> **DATA TO USE**
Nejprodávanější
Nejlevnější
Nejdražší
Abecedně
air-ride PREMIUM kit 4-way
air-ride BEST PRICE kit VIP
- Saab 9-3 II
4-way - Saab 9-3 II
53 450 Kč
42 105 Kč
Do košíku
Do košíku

> **ACTIVITY**
Reproduce each row above verbatim and in its original order.

> **ANSWER BOX**
Nejprodávanější
Nejlevnější
Nejdražší
Abecedně
air-ride PREMIUM kit 4-way
air-ride BEST PRICE kit VIP
- Saab 9-3 II
4-way - Saab 9-3 II
53 450 Kč
42 105 Kč
Do košíku
Do košíku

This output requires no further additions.